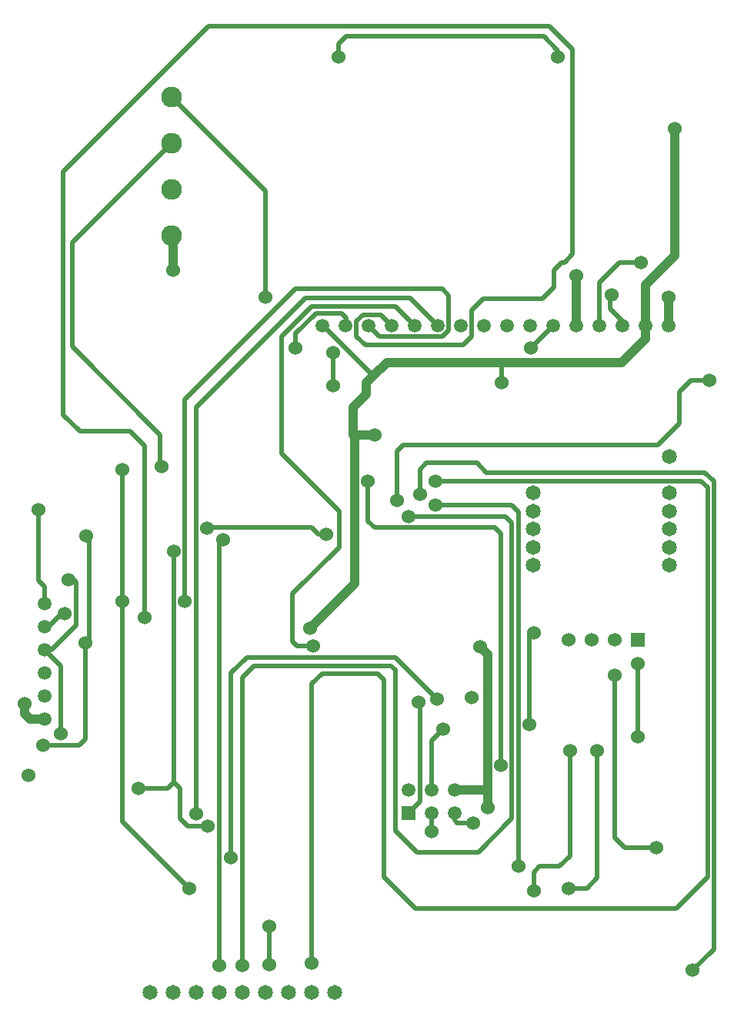
<source format=gbr>
G04 DipTrace 2.1.0.5*
%INBottomCopper.gbr*%
%MOIN*%
%ADD10C,0.0098*%
%ADD11C,0.0055*%
%ADD12C,0.003*%
%ADD13C,0.0197*%
%ADD14C,0.02*%
%ADD15C,0.04*%
%ADD16C,0.0295*%
%ADD17C,0.0394*%
%ADD18C,0.0013*%
%ADD19C,0.0187*%
%ADD20R,0.0709X0.0197*%
%ADD21R,0.0197X0.0709*%
%ADD22R,0.2165X0.0787*%
%ADD23R,0.02X0.1181*%
%ADD24R,0.06X0.056*%
%ADD25R,0.0295X0.1772*%
%ADD26R,0.056X0.06*%
%ADD27R,0.1969X0.0984*%
%ADD28C,0.059*%
%ADD29C,0.065*%
%ADD30C,0.0039*%
%ADD31R,0.0433X0.0354*%
%ADD32R,0.0394X0.0354*%
%ADD33R,0.0925X0.0236*%
%ADD34C,0.09*%
%ADD35R,0.1024X0.0551*%
%ADD36R,0.0512X0.0591*%
%ADD37R,0.06X0.06*%
%ADD38C,0.06*%
%ADD39R,0.0906X0.0906*%
%ADD40R,0.118X0.217*%
%ADD41R,0.0866X0.0236*%
%ADD42R,0.0728X0.1004*%
%ADD43R,0.07X0.03*%
%ADD44O,0.07X0.03*%
%ADD45R,0.03X0.07*%
%ADD46O,0.03X0.07*%
%ADD47R,0.059X0.059*%
%ADD48C,0.059*%
%ADD49C,0.03*%
%ADD50C,0.1181*%
%ADD51C,0.035*%
%ADD52C,0.0354*%
%ADD53C,0.05*%
%ADD54C,0.008*%
%ADD55C,0.068*%
%ADD56C,0.052*%
%ADD57C,0.067*%
%ADD58C,0.051*%
%ADD59R,0.067X0.067*%
%ADD60R,0.051X0.051*%
%ADD61O,0.038X0.078*%
%ADD62O,0.022X0.062*%
%ADD63R,0.038X0.078*%
%ADD64R,0.022X0.062*%
%ADD65O,0.078X0.038*%
%ADD66O,0.062X0.022*%
%ADD67R,0.078X0.038*%
%ADD68R,0.062X0.022*%
%ADD69R,0.0809X0.1084*%
%ADD70R,0.0648X0.0924*%
%ADD71R,0.0946X0.0317*%
%ADD72R,0.0786X0.0156*%
%ADD73R,0.126X0.225*%
%ADD74R,0.11X0.209*%
%ADD75R,0.0986X0.0986*%
%ADD76R,0.0825X0.0825*%
%ADD77R,0.068X0.068*%
%ADD78R,0.052X0.052*%
%ADD79R,0.0592X0.0671*%
%ADD80R,0.0431X0.051*%
%ADD81R,0.1104X0.0631*%
%ADD82R,0.0943X0.0471*%
%ADD83C,0.098*%
%ADD84C,0.082*%
%ADD85R,0.1006X0.0317*%
%ADD86R,0.0845X0.0156*%
%ADD87R,0.0474X0.0435*%
%ADD88R,0.0313X0.0274*%
%ADD89R,0.0513X0.0435*%
%ADD90R,0.0353X0.0274*%
%ADD91C,0.073*%
%ADD92C,0.057*%
%ADD93C,0.067*%
%ADD94C,0.051*%
%ADD95R,0.2049X0.1065*%
%ADD96R,0.1888X0.0904*%
%ADD97R,0.064X0.068*%
%ADD98R,0.048X0.052*%
%ADD99R,0.0376X0.1852*%
%ADD100R,0.0215X0.1691*%
%ADD101R,0.068X0.064*%
%ADD102R,0.052X0.048*%
%ADD103R,0.028X0.1261*%
%ADD104R,0.012X0.1101*%
%ADD105R,0.2246X0.0868*%
%ADD106R,0.2085X0.0707*%
%ADD107R,0.0277X0.0789*%
%ADD108R,0.0117X0.0628*%
%ADD109R,0.0789X0.0277*%
%ADD110R,0.0628X0.0117*%
%ADD111C,0.0093*%
%ADD112C,0.0124*%
%FSLAX44Y44*%
%SFA1B1*%
%OFA0B0*%
G04*
G70*
G90*
G75*
G01*
%LNBottom*%
%LPD*%
X4875Y23690D2*
D13*
Y17973D1*
X4878D1*
X24252Y11501D2*
Y6938D1*
X23815Y6501D1*
X22940D1*
X22690Y6251D1*
Y5438D1*
X20064Y8376D2*
X19377D1*
X19252Y8501D1*
Y8813D1*
X4878Y17973D2*
Y8436D1*
X7751Y5563D1*
X23750Y41562D2*
D14*
Y41819D1*
X23127Y42442D1*
X14564D1*
X14250Y42128D1*
Y41562D1*
X27543Y29920D2*
D17*
Y31669D1*
X28815Y32941D1*
Y38441D1*
X27543Y29920D2*
Y29356D1*
X26503Y28315D1*
X21315D1*
X16324D1*
X15744Y27736D1*
X15449Y27440D1*
Y26950D1*
X14876Y26378D1*
Y25190D1*
X14939D1*
X15814D1*
X21315Y27440D2*
D14*
Y28315D1*
X3313Y20815D2*
D13*
X3438D1*
Y16189D1*
X3259D1*
Y12010D1*
X3000Y11751D1*
X1437D1*
X14939Y25190D2*
D17*
Y18752D1*
X13001Y16814D1*
X13543Y29920D2*
D13*
X13560D1*
X15744Y27736D1*
X20377Y16002D2*
D15*
X20689Y15689D1*
Y9813D1*
X19252D1*
X28543Y31150D2*
Y29920D1*
X20689Y9063D2*
Y9813D1*
X24543Y32066D2*
Y29920D1*
X6997Y33810D2*
X7063D1*
Y32316D1*
X625Y13564D2*
Y13126D1*
X875Y12876D1*
X1496D1*
X1500Y12881D1*
X12376Y28940D2*
D13*
Y29566D1*
X13251Y30441D1*
X14376D1*
X14564Y30253D1*
Y29900D1*
X14543Y29920D1*
X11242Y3915D2*
Y2260D1*
X16752Y22335D2*
Y24485D1*
X17028Y24762D1*
X28074D1*
X28992Y25680D1*
Y27055D1*
X29503Y27565D1*
X30315D1*
X18442Y23187D2*
X29942D1*
X30219Y22910D1*
Y6038D1*
X28868Y4688D1*
X17567D1*
X16217Y6038D1*
Y14583D1*
X15940Y14860D1*
X13518D1*
X13064Y14405D1*
Y2325D1*
X9242Y20641D2*
X9064D1*
Y2228D1*
X25440Y11501D2*
Y6001D1*
X25002Y5563D1*
X24190D1*
X18252Y8001D2*
Y8813D1*
X12064Y1063D2*
X12189D1*
X18502Y13751D2*
X16689Y15564D1*
X10251D1*
X9563Y14877D1*
Y6876D1*
X18442Y22134D2*
X21748D1*
X22025Y21857D1*
Y6517D1*
X17762Y22614D2*
Y23695D1*
X18039Y23972D1*
X20239D1*
X20646Y23565D1*
X30117D1*
X30496Y23187D1*
Y2915D1*
X29580Y2000D1*
X17284Y21655D2*
X21471D1*
X21748Y21378D1*
Y8585D1*
X20288Y7126D1*
X17627D1*
X16689Y8063D1*
Y15002D1*
X16502Y15189D1*
X10571D1*
X10064Y14682D1*
Y2228D1*
X8057Y8782D2*
Y26385D1*
X12799Y31128D1*
X17335D1*
X18543Y29920D1*
X13126Y16064D2*
X12439D1*
X12246Y16257D1*
Y18309D1*
X14251Y20315D1*
Y21877D1*
X11751Y24378D1*
Y29441D1*
X13064Y30753D1*
X16710D1*
X17543Y29920D1*
X5835Y17293D2*
Y24731D1*
X5212Y25353D1*
X3025D1*
X2313Y26065D1*
Y36592D1*
X8600Y42879D1*
X23377D1*
X24377Y41879D1*
Y33003D1*
X24033Y32659D1*
X23908D1*
X23565Y32316D1*
Y31566D1*
X23065Y31066D1*
X20502D1*
X20017Y30580D1*
Y29447D1*
X19635Y29066D1*
X15398D1*
X15017Y29447D1*
Y30117D1*
X15294Y30394D1*
X16069D1*
X16543Y29920D1*
X7578Y17973D2*
Y26706D1*
X12373Y31501D1*
X18740D1*
X19017Y31224D1*
Y29724D1*
X18740Y29447D1*
X16017D1*
X15543Y29920D1*
X18752Y12439D2*
X18252Y11939D1*
Y9813D1*
X22563Y28940D2*
X23543Y29920D1*
X22503Y12636D2*
Y16627D1*
X22690D1*
X17689Y13626D2*
X17752D1*
Y9313D1*
X17252Y8813D1*
X27330Y32646D2*
X26395D1*
X25543Y31794D1*
Y29920D1*
X26065Y31253D2*
X26003D1*
Y30643D1*
X26543Y30103D1*
Y29920D1*
X1250Y21940D2*
D14*
Y18877D1*
X1500Y18627D1*
Y17881D1*
X27190Y12126D2*
D13*
Y15281D1*
X6563Y23815D2*
X6500D1*
Y25190D1*
X2688Y29003D1*
Y33500D1*
X6997Y37810D1*
X13689Y20877D2*
X13376D1*
X13064Y21190D1*
X8535D1*
Y21148D1*
X11065Y31149D2*
Y35743D1*
X6997Y39810D1*
X14001Y27315D2*
Y28753D1*
X2188Y12251D2*
Y15193D1*
X1500Y15881D1*
X26190Y14776D2*
Y7751D1*
X26628Y7313D1*
X28003D1*
X1500Y15881D2*
X1817D1*
X2875Y16939D1*
Y18814D1*
X2760Y18929D1*
X2521D1*
X15516Y23190D2*
Y21454D1*
X15792Y21177D1*
X20993D1*
X21269Y20900D1*
Y10896D1*
X8563Y8251D2*
X7706D1*
X7377Y8580D1*
Y9876D1*
X7100Y10153D1*
Y20163D1*
X5572Y9876D2*
X6823D1*
X7100Y10153D1*
X2375Y17439D2*
Y17574D1*
X1682Y16881D1*
X1500D1*
D38*
X28543Y31150D3*
X24543Y32066D3*
X7063Y32316D3*
X12376Y28940D3*
X11242Y2260D3*
X13064Y2325D3*
X9064Y2228D3*
X18252Y8001D3*
X18502Y13751D3*
X9563Y6876D3*
X10064Y2228D3*
X22563Y28940D3*
X27190Y15281D3*
X26190Y14776D3*
X4875Y23690D3*
X4878Y17973D3*
X3259Y16189D3*
X796Y10448D3*
X3313Y20815D3*
X1437Y11751D3*
X21315Y27440D3*
X15814Y25190D3*
X20002Y13814D3*
X13001Y16814D3*
X28815Y38441D3*
X23750Y41562D3*
X14250D3*
X20377Y16002D3*
X20689Y9063D3*
X16752Y22335D3*
X30315Y27565D3*
X11242Y3915D3*
X18442Y23187D3*
X9242Y20641D3*
X18442Y22134D3*
X22025Y6517D3*
X17762Y22614D3*
X17284Y21655D3*
X8057Y8782D3*
X13126Y16064D3*
X5835Y17293D3*
X7578Y17973D3*
X22503Y12636D3*
X22690Y16627D3*
X27330Y32646D3*
X26065Y31253D3*
X1250Y21940D3*
X27190Y12126D3*
X13689Y20877D3*
X8535Y21148D3*
X6563Y23815D3*
X14001Y27315D3*
Y28753D3*
X11065Y31149D3*
X2188Y12251D3*
X28003Y7313D3*
X2521Y18929D3*
X15516Y23190D3*
X21269Y10896D3*
X8563Y8251D3*
X5572Y9876D3*
X7100Y20163D3*
X2375Y17439D3*
X7751Y5563D3*
X22690Y5438D3*
X24252Y11501D3*
X20064Y8376D3*
X24190Y5563D3*
X25440Y11501D3*
X29580Y2000D3*
X18752Y12439D3*
X17689Y13626D3*
X625Y13564D3*
D28*
X28543Y29920D3*
X27543D3*
X26543D3*
X25543D3*
X24543D3*
X23543D3*
X22543D3*
X21543D3*
X20543D3*
X19543D3*
X18543D3*
X17543D3*
X16543D3*
X15543D3*
X14543D3*
X13543D3*
D29*
X14064Y1063D3*
X13064D3*
X12064D3*
X11064D3*
X10064D3*
X9064D3*
X8064D3*
X7064D3*
X6064D3*
D34*
X6997Y39810D3*
Y37810D3*
Y35810D3*
Y33810D3*
D28*
X1500Y17881D3*
Y16881D3*
Y15881D3*
Y14881D3*
Y13881D3*
Y12881D3*
D37*
X27190Y16314D3*
D38*
X26190D3*
X25190D3*
X24190D3*
D29*
X28577Y24258D3*
Y22683D3*
Y21896D3*
Y21109D3*
Y20321D3*
X22671Y22683D3*
Y21896D3*
Y21109D3*
Y20321D3*
Y19534D3*
X28577D3*
D47*
X17252Y8813D3*
D48*
Y9813D3*
X18252Y8813D3*
Y9813D3*
X19252Y8813D3*
Y9813D3*
M02*

</source>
_ _ _ _
In the listing above, find the line holding "X16752Y22335D3*" and the line holding "X11065Y31149D3*", then output those two lines and every line between them exactly.

X16752Y22335D3*
X30315Y27565D3*
X11242Y3915D3*
X18442Y23187D3*
X9242Y20641D3*
X18442Y22134D3*
X22025Y6517D3*
X17762Y22614D3*
X17284Y21655D3*
X8057Y8782D3*
X13126Y16064D3*
X5835Y17293D3*
X7578Y17973D3*
X22503Y12636D3*
X22690Y16627D3*
X27330Y32646D3*
X26065Y31253D3*
X1250Y21940D3*
X27190Y12126D3*
X13689Y20877D3*
X8535Y21148D3*
X6563Y23815D3*
X14001Y27315D3*
Y28753D3*
X11065Y31149D3*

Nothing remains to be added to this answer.